**Records for the exercise**
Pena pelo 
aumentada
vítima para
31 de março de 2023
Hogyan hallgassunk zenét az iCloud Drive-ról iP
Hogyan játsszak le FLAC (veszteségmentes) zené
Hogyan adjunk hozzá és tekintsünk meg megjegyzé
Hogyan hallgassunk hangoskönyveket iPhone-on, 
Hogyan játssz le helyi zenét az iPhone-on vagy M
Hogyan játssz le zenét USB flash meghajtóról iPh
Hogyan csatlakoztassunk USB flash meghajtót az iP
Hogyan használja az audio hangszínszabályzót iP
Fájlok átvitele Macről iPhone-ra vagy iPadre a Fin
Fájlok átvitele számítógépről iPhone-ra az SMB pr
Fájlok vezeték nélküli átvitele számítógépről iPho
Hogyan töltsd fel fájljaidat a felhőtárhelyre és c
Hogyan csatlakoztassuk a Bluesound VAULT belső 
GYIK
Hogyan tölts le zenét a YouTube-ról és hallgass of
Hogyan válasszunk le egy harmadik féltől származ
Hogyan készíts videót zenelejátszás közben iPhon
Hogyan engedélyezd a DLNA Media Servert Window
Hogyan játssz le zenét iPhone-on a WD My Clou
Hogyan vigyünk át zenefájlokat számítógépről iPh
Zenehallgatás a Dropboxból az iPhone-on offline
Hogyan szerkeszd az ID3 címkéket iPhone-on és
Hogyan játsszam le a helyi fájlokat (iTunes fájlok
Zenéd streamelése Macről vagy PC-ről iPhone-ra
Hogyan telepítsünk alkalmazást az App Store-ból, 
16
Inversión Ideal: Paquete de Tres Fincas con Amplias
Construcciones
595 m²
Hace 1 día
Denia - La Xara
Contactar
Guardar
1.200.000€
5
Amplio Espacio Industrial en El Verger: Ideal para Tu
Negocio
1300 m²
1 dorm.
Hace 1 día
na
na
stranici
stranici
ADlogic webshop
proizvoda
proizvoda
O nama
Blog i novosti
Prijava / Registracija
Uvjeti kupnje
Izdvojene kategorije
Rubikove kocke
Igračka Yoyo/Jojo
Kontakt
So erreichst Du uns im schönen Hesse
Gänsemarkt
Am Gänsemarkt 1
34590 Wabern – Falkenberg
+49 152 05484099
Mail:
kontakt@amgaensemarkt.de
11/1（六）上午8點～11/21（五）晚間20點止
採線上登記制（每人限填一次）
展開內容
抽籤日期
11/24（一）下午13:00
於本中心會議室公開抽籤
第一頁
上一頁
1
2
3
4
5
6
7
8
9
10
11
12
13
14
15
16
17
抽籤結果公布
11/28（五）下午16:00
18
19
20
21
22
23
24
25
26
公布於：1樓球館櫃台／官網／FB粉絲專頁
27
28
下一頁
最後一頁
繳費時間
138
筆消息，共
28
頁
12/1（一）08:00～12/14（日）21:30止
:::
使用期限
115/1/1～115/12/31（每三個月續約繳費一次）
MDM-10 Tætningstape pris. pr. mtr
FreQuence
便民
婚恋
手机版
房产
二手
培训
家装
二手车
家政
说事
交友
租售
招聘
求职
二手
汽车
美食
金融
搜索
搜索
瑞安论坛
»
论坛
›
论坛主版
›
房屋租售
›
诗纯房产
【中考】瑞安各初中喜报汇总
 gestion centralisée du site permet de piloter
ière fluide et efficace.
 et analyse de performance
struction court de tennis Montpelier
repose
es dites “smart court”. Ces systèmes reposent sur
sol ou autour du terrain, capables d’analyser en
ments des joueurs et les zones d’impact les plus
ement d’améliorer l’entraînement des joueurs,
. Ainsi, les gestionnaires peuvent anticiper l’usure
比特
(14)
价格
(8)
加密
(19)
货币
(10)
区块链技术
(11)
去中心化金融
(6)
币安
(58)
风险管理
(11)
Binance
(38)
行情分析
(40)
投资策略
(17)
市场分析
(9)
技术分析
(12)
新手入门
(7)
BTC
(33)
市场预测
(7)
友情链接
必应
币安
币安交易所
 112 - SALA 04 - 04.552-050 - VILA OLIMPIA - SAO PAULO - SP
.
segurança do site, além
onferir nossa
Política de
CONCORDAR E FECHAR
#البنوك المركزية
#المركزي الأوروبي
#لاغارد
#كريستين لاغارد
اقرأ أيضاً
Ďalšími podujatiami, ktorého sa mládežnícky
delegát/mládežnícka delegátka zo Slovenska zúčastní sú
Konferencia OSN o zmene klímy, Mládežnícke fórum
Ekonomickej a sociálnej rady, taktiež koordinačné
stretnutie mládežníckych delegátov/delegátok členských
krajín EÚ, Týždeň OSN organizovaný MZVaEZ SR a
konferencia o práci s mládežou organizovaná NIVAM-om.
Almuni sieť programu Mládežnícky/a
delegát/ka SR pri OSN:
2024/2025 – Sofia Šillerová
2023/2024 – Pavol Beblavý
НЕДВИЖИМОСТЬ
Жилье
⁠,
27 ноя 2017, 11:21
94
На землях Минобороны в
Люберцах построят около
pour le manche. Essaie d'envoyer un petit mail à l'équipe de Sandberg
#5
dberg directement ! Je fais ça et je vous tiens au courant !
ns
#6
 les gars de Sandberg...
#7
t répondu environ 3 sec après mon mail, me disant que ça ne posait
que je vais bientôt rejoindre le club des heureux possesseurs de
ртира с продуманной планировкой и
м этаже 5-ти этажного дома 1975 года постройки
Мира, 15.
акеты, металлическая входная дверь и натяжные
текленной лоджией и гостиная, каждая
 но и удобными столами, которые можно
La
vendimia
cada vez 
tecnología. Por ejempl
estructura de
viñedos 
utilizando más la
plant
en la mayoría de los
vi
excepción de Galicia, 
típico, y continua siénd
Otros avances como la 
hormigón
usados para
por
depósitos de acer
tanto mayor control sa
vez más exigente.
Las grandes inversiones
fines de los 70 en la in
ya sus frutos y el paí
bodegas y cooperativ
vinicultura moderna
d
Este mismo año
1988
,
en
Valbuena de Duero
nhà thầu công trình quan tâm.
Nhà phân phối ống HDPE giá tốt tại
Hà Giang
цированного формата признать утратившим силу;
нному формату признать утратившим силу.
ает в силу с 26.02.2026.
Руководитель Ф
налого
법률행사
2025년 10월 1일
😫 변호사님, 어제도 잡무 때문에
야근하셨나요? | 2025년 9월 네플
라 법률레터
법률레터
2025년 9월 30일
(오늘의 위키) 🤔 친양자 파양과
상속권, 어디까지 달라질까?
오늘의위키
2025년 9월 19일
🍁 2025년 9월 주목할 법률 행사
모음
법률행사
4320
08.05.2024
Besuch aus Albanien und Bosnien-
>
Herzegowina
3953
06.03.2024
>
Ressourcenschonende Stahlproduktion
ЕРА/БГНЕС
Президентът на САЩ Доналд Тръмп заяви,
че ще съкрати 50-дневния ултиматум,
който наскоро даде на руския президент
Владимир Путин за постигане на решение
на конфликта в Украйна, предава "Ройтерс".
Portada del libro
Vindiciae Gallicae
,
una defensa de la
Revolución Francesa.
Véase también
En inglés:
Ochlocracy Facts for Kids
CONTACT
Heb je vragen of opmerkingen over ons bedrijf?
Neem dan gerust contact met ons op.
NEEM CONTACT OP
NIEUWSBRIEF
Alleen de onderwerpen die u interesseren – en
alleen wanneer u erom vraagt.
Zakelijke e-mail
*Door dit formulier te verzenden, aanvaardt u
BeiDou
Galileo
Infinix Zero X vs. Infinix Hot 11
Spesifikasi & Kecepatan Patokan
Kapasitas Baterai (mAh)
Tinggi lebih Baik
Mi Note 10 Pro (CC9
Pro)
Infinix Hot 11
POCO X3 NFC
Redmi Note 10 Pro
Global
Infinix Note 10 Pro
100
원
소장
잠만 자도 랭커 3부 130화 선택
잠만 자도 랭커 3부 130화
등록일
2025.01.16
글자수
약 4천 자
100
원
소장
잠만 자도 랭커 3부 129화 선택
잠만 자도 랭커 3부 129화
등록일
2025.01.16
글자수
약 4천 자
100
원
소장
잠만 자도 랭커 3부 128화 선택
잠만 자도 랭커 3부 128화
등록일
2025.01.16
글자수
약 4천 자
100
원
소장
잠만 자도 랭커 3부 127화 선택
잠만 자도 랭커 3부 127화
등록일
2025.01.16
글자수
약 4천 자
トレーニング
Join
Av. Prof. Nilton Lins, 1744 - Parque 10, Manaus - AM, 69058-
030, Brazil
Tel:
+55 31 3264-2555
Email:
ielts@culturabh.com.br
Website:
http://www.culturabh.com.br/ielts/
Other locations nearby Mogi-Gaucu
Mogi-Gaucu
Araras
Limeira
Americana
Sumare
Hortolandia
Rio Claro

**Exercise details**
Copy whichever lines of the records above contain the word "Infinix".

**Solution for this task**
Infinix Zero X vs. Infinix Hot 11
Infinix Hot 11
Infinix Note 10 Pro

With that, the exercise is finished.